The remaining piece was to allow purchases on Facebook. Unfortunately, there was no multi-purpose solution available here – Facebook remains a protected experience. There was not a short, highly leveraged path to solution. The only way to solve this was to build a full store application for Facebook. The store application would draw offers against an open offers API provided by Topspin, and display its purchase flow via the UI conventions of Facebook. The store has since seen revisions, but capturing sales in Facebook ultimately required a much more involved build-out.
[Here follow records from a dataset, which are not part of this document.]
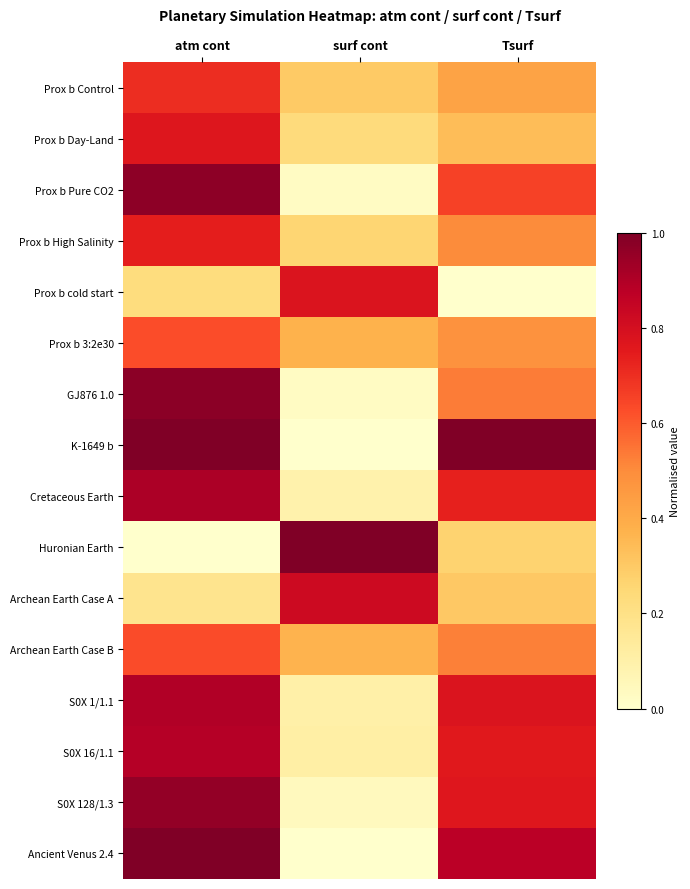

Reading left to right, what are all the values shown in this chart?

Prox b Control: atm cont=0.7	surf cont=0.3	Tsurf=0.4
Prox b Day-Land: atm cont=0.8	surf cont=0.2	Tsurf=0.3
Prox b Pure CO2: atm cont=1.0	surf cont=0.0	Tsurf=0.7
Prox b High Salinity: atm cont=0.7	surf cont=0.3	Tsurf=0.5
Prox b cold start: atm cont=0.2	surf cont=0.8	Tsurf=0.0
Prox b 3:2e30: atm cont=0.6	surf cont=0.4	Tsurf=0.5
GJ876 1.0: atm cont=1.0	surf cont=0.0	Tsurf=0.5
K-1649 b: atm cont=1.0	surf cont=0.0	Tsurf=1.0
Cretaceous Earth: atm cont=0.9	surf cont=0.1	Tsurf=0.7
Huronian Earth: atm cont=0.0	surf cont=1.0	Tsurf=0.3
Archean Earth Case A: atm cont=0.2	surf cont=0.8	Tsurf=0.3
Archean Earth Case B: atm cont=0.6	surf cont=0.4	Tsurf=0.5
S0X 1/1.1: atm cont=0.9	surf cont=0.1	Tsurf=0.8
S0X 16/1.1: atm cont=0.9	surf cont=0.1	Tsurf=0.8
S0X 128/1.3: atm cont=1.0	surf cont=0.0	Tsurf=0.8
Ancient Venus 2.4: atm cont=1.0	surf cont=0.0	Tsurf=0.9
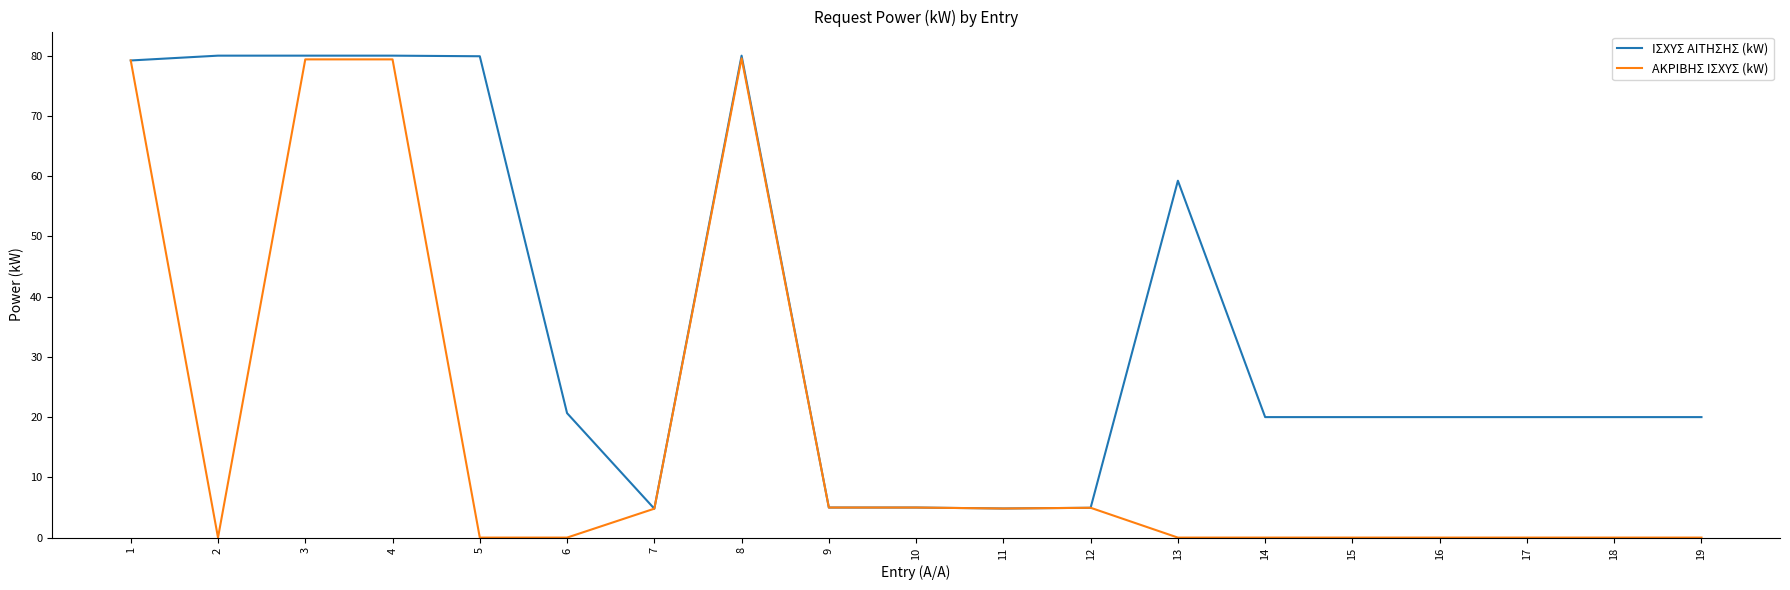

True or false: ΑΚΡΙΒΗΣ ΙΣΧΥΣ (kW) has more than 0 points higher than both neighbors.

True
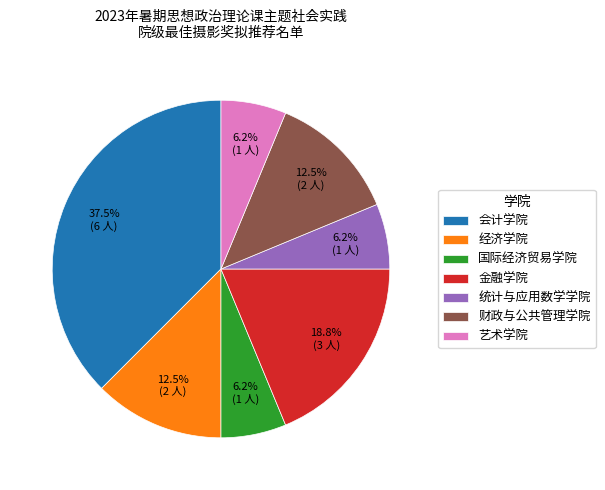

To the nearest percent, what is the average slice percentage?

14%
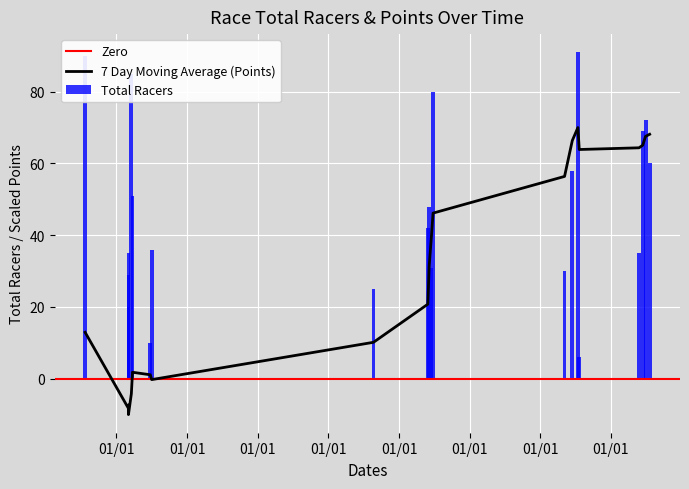

How many bars are there in total?

21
As with all commerce tools, work is never done and there will be ongoing efforts to improve for as long as Topspin exists. Reducing friction is a primary goal. However, the work done by Burning Tag in the last couple years has resulted in a highly differentiated solution. Users of Topspin’s suite of tools now are able to transact anywhere on their own site (burningtag.com vs burningtag.myshoppingcart.com). Integrations are simple – a single script tag and an anchor tag (which continues to evolve, but remains the same small-footprint embed). The presentation is robust and not very vulnerable to errant local CSS files, keeping integration light. The transaction can work anywhere – a web browser, your phone, an iPad – and on non iOS devices as well. Finally,  transactions can be started anywhere a link can be displayed. Transactions are now internet-scale. Through all of this, the number of unintentionally abandoned purchases (due to device capability or page environment) are reduced, which has helped overall conversion.